New York is shrouded in fog this morning. It is cloud city. The buildings have all but disappeared. The Hudson ends midchannel. New Jersey is a curtain of white. Still, for all its appearences of floating in space, I couldn’t help but feel grounded in cement as my running shoes carried me over the rain-puddled and snow-choaked terra firma. What I witness when I run along the edges of New York is more “French Connection” than “Breakfast at Tiffanys.”
This morning especially, the sidewalks are strewn with debris scattered by snow plows, garbage bags piled six deep in the absence of pick up, and deep piled of slate grey snow strewn with vomite and urine. Yet somehow it remains enchanting. So real. So viceral. So mine. And to survive, nay, thrive despite it all is somehow empowering, and exciting.
So what am I doing with myself? Lots of thinking and reading, mostly, resting up for tonight’s big Grammy push at the MTV. I spent Friday night — the hour between getting home from work and going to bed — reading Rolling Stone and Billboard, eating pizza and drinking three Pacifica beers. I ran Saturday morning. Then idled away the afternoon in the diner and at Starbuck’s, lazily reading the New York Times and watching the city hustle by beneath the relentless icey rain. My super spent the afternoon in my bathroom remedying eight years of neglect.
Then last I watched the hilarious and insightful “Evening With Kevin Smith” two dvd set, during which the director of “Clerks” and “Chasing Amy” touched on everything from lesbianism to Cathlolicism to his High Times magazine cover. I was laughing out loud, alone, in my apartment. That, coupled with re-screening some of the clips from last fall’s “Summer’s Gone” tour got me missionized again to get on with my filmmaking ambitions.

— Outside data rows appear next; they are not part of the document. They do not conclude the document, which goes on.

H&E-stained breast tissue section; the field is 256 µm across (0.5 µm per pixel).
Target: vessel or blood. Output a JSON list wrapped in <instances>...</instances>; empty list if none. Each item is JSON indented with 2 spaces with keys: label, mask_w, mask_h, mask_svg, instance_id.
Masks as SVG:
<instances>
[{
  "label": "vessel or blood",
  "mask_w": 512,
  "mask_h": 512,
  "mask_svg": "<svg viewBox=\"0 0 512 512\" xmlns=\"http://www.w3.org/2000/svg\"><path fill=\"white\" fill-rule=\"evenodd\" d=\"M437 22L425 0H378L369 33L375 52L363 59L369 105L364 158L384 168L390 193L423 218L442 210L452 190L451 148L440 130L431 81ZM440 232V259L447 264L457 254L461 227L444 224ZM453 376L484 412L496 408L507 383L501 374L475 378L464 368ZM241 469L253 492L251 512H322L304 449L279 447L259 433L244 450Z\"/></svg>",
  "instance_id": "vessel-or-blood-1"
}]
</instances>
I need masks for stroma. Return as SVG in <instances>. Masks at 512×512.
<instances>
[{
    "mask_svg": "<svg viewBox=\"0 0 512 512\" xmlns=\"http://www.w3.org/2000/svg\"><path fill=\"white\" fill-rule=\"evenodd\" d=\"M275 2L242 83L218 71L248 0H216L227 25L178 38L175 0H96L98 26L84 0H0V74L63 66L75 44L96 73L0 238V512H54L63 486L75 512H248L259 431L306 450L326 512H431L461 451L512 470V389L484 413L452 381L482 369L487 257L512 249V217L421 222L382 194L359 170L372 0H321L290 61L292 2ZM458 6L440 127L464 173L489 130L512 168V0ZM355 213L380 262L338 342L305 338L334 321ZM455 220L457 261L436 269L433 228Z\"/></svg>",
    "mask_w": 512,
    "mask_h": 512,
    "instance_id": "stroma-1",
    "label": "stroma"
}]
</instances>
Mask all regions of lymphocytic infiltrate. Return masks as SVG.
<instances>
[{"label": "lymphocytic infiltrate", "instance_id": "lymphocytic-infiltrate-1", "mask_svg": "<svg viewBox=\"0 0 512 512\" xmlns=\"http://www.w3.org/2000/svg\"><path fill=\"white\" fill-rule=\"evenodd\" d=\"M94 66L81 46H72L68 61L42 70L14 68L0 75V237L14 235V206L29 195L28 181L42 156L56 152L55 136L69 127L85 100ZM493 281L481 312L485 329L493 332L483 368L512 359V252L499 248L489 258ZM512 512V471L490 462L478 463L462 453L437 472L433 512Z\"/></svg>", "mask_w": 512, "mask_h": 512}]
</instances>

I have at least three projects in mind: a tourfilm based on last fall’s road trip, “Mo Hart,” my oft-discussed coming of age screenplay, and a Mister Rogers documentary (“Mister Rogers & Me”). And with my brand newG4 laptop (thanks MTV) and the rise of DV and non-linear editing technology (not to mention a brother who edits television shows, commercials and film for a living), seems like time’s awastin’.
I’ve also been giving lots of thought to my next musical release. I registered for two triathlons yesterday, the NYC triathlon (which I’ve done twice) in August, and the Nautica Malibu triathlon in September, which I’ve long wanted to do. So I’m endeavoring to coincide my ambition to release the new CD — invested, as it is with a most bi-coastal JFK/LAX theme — in New York and L.A. on subsequent nights that week in September. Which is always my favorite, busiest, and most productive month. Being that I was born in September. And it’s got that whole Indian Summer, Back To School vibe and all.
So there’s no shortage of time in my head. Not that there usually is. I oft endeavor for less, as I think too hard (as the dBs sang in the 80s). Hence my 1996 CD “Out of Your Head.” My heart’s still here too. Just a little tired. Focussed on pumping blood, keeping my running, and keeping the terra firma beneath my feet.